If anyone would care to read a more informed, factually accurate
piece, devoid of name calling, on Dr. Richard Seed's extraordinary proposals
to clone humans, they could do worse than to point their web browsers
to an article in The Irish Times (Monday, 19th Jan) by Dr. William
Neville of the Department of Biochemistry, University College, Cork.
In it he expresses the concerns that most people, both inside and
outside the scientific community have about the recent announcement
and explains why it is unlikely to be carried through in any case.
The article can be found at:
On 17 Jan 98 at 10:58, harryusa <harryusa at mcs.com> wrote:
The Cloning Dilemma by HarryUSA (e-mail: harryusa at mcs.com)
>... Some researchers
>have used this knowledge of genetics to find treatments for diseases
>like cancer and AIDS. Others have used this knowledge to put on a sort
>of SCI-FI freak show and grab headlines by cloning sheep.
>In other words, in the near future if cloning is legal, I will be able to
>buy a woman's unfertilized egg and have my own genetic material placed
>into it.
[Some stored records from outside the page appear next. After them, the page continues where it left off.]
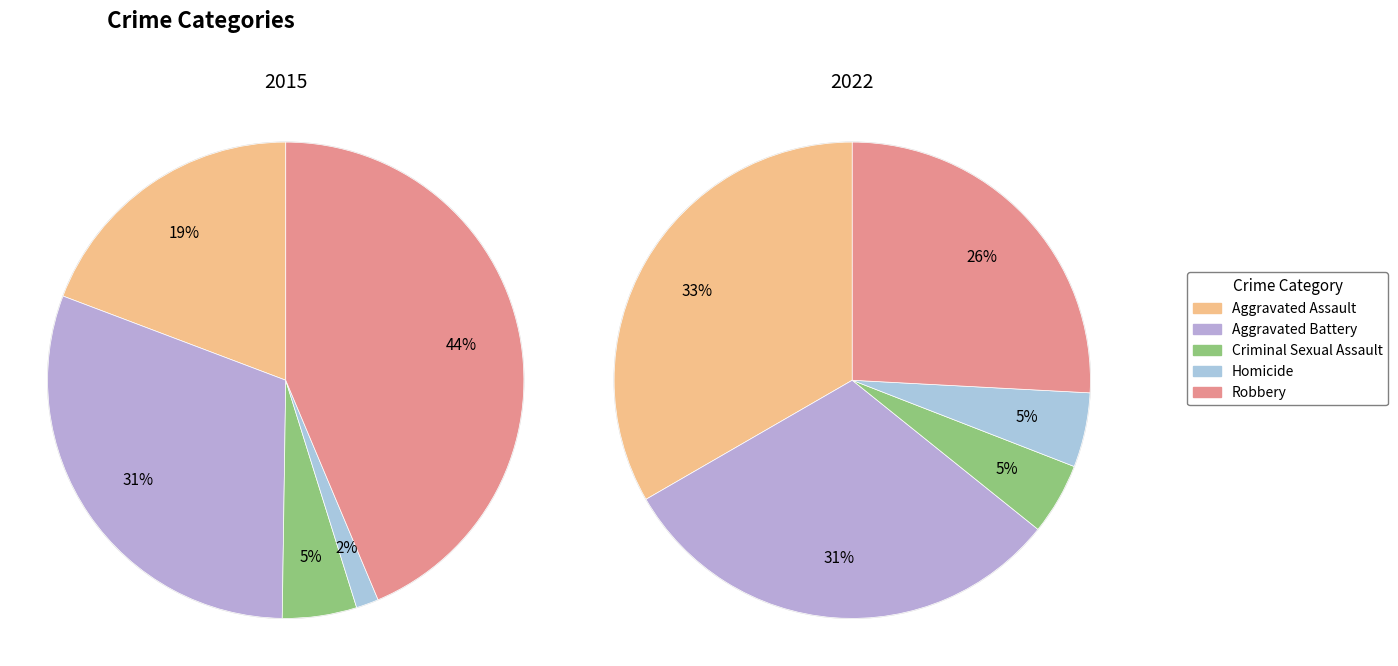

Which series has the largest range (max minus min)?

2015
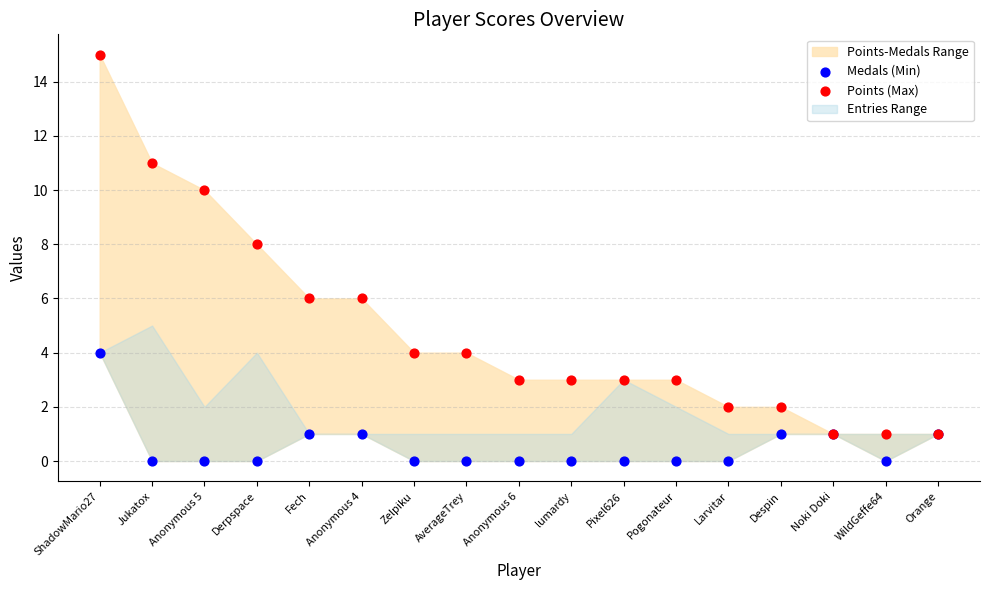

Which series has the largest Y range (max minus min)?

Points (Max)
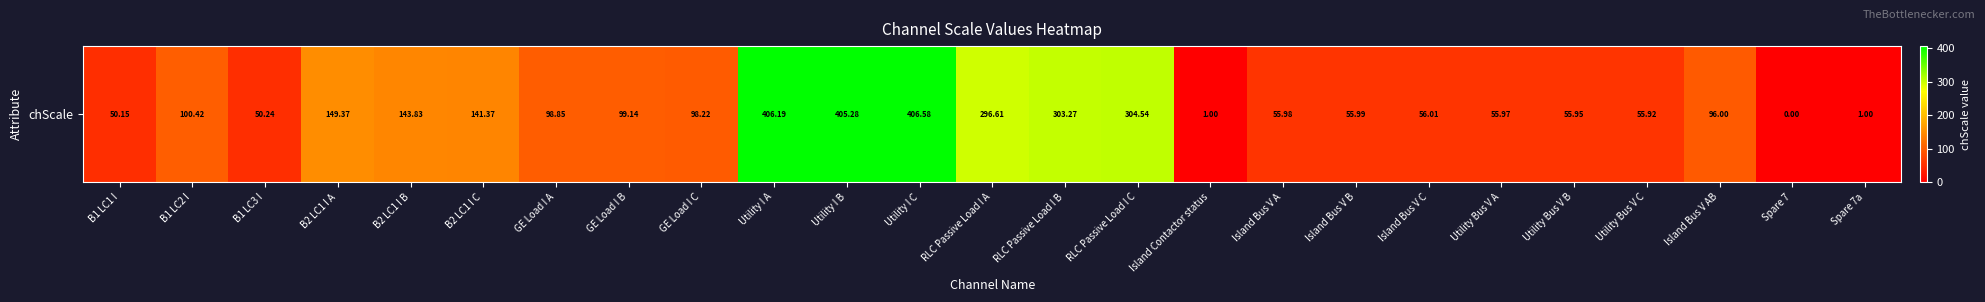

True or false: the data shows 141.4 at B2 LC1 I C.

True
The egg would be placed into a woman's womb and nine months
>later, I would have a physical duplicate of myself. The newborn would
>look exactly as I did back when I was a baby and continue to grow up
>looking like me. Its hair, eyes, skin, and voice would all be the same
>Another clown in the scientific community, a quack who lives in
>Riverside Illinois, less than a mile from my house, wants to use his
>knowledge of genetics to clone human beings. His name, ironically, is
>Dick Seed. [Big snip] Seed claims that cloning will allow infertile couples
>to produce children.
>[His] only concern is to grab a few headlines and a place in history as
>the first asshole to produce a human clone.
>"Clone organs, not people!" Is the slogan I stand by.
> How would a child feel knowing that it was a clone? Imagine all the
> ribbing the kid would get in the school system.